[[ Information supplied open ]]

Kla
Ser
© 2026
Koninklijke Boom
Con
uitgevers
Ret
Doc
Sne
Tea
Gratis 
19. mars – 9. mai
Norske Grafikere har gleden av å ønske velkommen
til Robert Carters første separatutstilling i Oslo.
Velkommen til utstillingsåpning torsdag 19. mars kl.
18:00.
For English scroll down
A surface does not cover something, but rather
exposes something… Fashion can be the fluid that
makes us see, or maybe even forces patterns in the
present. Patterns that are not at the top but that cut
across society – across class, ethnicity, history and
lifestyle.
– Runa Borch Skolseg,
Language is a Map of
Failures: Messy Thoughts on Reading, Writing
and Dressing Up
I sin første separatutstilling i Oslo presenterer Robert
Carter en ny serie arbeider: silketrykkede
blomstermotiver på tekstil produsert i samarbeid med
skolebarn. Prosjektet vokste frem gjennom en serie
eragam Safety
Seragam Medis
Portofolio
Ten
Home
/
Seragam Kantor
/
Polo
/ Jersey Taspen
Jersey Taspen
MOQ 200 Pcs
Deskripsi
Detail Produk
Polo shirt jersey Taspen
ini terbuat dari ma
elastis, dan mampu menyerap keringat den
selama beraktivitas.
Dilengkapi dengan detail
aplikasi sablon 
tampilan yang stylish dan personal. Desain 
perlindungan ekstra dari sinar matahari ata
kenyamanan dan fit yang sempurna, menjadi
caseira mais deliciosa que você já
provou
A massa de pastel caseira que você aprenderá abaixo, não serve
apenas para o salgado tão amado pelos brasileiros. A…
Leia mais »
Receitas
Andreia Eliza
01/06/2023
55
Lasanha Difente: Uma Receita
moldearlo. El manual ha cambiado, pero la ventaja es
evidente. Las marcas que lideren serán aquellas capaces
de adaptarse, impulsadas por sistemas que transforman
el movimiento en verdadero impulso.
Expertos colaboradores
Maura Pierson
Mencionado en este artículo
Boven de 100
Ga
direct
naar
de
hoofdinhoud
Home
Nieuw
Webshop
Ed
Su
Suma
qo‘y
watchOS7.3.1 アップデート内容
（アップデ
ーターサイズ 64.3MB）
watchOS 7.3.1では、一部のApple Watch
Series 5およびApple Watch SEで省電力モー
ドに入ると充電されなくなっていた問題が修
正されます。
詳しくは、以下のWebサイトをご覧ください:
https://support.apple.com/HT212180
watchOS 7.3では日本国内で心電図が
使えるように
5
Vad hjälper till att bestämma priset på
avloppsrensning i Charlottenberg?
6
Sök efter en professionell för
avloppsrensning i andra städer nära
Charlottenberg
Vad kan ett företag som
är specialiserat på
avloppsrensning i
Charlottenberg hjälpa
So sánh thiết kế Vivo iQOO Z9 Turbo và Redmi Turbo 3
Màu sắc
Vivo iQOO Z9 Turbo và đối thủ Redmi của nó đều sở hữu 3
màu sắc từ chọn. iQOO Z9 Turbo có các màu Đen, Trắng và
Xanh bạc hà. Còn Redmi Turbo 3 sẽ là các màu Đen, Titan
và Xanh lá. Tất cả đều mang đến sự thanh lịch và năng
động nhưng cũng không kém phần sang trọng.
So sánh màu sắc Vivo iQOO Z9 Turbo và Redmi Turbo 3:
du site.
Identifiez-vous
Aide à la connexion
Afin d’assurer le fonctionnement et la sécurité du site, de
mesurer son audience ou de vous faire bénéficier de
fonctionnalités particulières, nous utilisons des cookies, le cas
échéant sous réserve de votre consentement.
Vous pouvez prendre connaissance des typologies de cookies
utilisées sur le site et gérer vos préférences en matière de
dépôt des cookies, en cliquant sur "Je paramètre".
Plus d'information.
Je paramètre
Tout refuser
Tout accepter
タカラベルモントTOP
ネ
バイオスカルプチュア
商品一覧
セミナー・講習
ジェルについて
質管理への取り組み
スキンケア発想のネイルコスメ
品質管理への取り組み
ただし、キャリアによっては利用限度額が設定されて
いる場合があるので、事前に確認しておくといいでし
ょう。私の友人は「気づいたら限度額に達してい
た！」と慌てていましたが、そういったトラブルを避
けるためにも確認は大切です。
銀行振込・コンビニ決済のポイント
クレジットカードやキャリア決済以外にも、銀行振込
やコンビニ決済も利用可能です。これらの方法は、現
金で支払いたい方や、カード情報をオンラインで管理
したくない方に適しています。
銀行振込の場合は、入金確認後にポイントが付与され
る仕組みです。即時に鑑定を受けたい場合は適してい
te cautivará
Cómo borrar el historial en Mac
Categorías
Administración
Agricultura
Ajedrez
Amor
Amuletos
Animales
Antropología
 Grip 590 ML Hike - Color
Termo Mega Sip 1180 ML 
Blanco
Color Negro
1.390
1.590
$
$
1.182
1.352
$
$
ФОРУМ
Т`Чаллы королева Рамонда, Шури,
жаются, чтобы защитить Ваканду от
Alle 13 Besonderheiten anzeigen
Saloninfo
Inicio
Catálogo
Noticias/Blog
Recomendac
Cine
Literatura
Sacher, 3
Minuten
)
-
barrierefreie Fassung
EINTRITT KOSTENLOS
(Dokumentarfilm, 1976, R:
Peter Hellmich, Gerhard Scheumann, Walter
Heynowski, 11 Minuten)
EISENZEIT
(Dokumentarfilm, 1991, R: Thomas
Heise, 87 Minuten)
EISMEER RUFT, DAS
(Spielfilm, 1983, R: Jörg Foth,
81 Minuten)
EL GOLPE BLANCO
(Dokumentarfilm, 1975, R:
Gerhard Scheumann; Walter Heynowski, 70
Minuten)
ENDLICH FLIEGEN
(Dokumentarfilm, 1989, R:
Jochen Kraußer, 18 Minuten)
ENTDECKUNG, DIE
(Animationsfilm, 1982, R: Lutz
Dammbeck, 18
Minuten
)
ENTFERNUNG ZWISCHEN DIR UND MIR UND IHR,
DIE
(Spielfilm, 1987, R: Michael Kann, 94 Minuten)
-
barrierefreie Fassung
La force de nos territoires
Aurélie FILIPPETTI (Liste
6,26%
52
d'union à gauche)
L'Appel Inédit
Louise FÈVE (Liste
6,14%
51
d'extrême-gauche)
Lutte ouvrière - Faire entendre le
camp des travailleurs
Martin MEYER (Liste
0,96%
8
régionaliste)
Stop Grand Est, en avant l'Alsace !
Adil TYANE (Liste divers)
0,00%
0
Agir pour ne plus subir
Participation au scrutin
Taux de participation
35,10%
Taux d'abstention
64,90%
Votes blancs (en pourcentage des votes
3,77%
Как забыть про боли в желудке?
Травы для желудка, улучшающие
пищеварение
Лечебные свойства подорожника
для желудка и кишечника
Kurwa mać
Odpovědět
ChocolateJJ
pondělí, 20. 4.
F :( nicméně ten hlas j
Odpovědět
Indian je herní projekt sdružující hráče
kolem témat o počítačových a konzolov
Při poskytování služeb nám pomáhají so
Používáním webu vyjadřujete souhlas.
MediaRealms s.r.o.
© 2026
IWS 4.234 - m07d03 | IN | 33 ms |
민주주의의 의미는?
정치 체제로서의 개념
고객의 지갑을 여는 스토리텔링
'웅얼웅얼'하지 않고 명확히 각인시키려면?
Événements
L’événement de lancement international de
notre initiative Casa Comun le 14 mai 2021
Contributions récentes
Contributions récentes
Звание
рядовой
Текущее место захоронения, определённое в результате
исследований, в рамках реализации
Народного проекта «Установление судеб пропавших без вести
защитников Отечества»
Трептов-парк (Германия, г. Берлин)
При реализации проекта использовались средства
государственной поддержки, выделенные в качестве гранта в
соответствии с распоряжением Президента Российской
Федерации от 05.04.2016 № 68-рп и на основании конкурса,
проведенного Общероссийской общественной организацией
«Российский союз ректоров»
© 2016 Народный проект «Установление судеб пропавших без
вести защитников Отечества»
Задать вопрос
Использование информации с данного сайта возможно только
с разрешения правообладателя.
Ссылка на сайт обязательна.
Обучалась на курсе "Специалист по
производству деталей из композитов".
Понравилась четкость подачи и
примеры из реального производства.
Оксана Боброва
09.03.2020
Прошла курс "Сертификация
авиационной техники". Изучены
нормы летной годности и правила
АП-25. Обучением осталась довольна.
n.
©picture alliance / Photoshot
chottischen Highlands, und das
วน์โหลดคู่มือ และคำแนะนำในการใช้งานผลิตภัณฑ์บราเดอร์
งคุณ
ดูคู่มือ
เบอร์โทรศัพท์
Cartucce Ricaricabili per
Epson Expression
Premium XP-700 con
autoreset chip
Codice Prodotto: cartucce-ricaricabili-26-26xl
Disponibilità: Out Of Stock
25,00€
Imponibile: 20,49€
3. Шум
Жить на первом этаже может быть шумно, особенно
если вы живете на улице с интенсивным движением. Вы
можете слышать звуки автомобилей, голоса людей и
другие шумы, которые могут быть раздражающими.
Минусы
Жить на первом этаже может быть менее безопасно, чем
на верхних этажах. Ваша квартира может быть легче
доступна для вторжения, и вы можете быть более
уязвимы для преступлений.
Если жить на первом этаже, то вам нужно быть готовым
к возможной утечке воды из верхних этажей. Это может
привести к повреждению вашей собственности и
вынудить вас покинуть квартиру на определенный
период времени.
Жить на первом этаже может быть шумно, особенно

[[ Information supplied closed ]]

**Problem description**
Only one stretch of the data above is needed. Restate it word for word, from the line containing "けるためにも確認は大切です。" through the line containing "Antropología", both ends included.

**Result of this exercise**
けるためにも確認は大切です。
銀行振込・コンビニ決済のポイント
クレジットカードやキャリア決済以外にも、銀行振込
やコンビニ決済も利用可能です。これらの方法は、現
金で支払いたい方や、カード情報をオンラインで管理
したくない方に適しています。
銀行振込の場合は、入金確認後にポイントが付与され
る仕組みです。即時に鑑定を受けたい場合は適してい
te cautivará
Cómo borrar el historial en Mac
Categorías
Administración
Agricultura
Ajedrez
Amor
Amuletos
Animales
Antropología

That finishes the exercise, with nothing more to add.